ECLI:NL:RBDHA:2024:17215
Rechtbank Den Haag
- Eerste aanleg - enkelvoudig
- Rechtspraak.nl
Asielaanvraag en interstatelijk vertrouwensbeginsel in Dublin-zaak
In deze zaak heeft de Rechtbank Den Haag op 18 oktober 2024 uitspraak gedaan in een bestuursrechtelijke procedure betreffende de asielaanvraag van eiser, die niet in behandeling is genomen door de minister van Asiel en Migratie. De rechtbank heeft geoordeeld dat Duitsland verantwoordelijk is voor de behandeling van de asielaanvraag van eiser, op basis van het interstatelijk vertrouwensbeginsel. Eiser heeft tegen het besluit van de minister beroep ingesteld, maar is niet verschenen op de zitting. De rechtbank heeft de zaak onmiddellijk na de behandeling ter zitting afgedaan.
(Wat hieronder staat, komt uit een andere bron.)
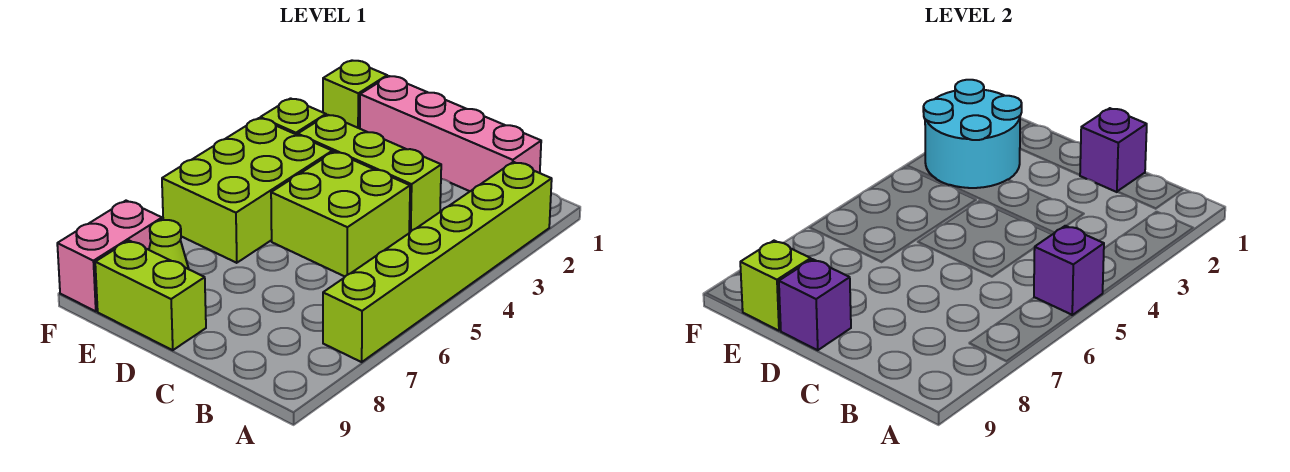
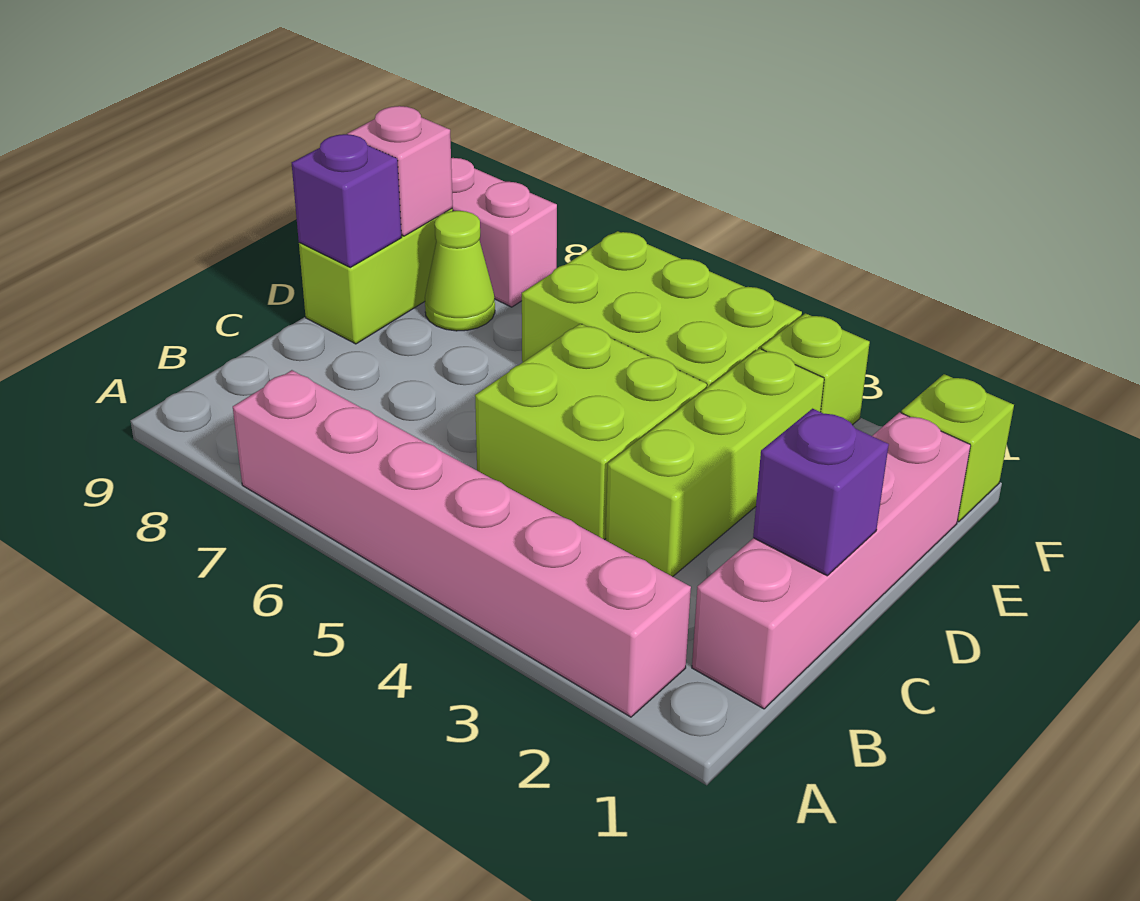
lime 1x6 brick [323,162,552,362] -> pink 1x6 brick [233,370,691,717]
purple 1x1 brick [1034,226,1104,315] -> none
cyan 2x2 round brick [923,80,1022,188] -> none
lime 1x1 brick [740,241,811,331] -> pink 1x1 brick [347,106,453,236]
De rechtbank overweegt dat er geen beletselen zijn om eiser over te dragen aan Duitsland, en dat Duitsland zijn verplichtingen jegens eiser zal nakomen. Eiser heeft in zijn beroepsgrond aangevoerd dat de overdracht aan Duitsland zou leiden tot een schending van artikel 4 van het Handvest van de Europese Unie, maar heeft dit standpunt niet onderbouwd. Om deze reden heeft de rechtbank het beroep ongegrond verklaard en is er geen aanleiding voor een proceskostenveroordeling.
De uitspraak is openbaar uitgesproken door rechter mr. J.F.I. Sinack, in aanwezigheid van griffier N.A. D’Hoore. Tegen deze uitspraak kan binnen één week hoger beroep worden ingesteld bij de Afdeling bestuursrechtspraak van de Raad van State.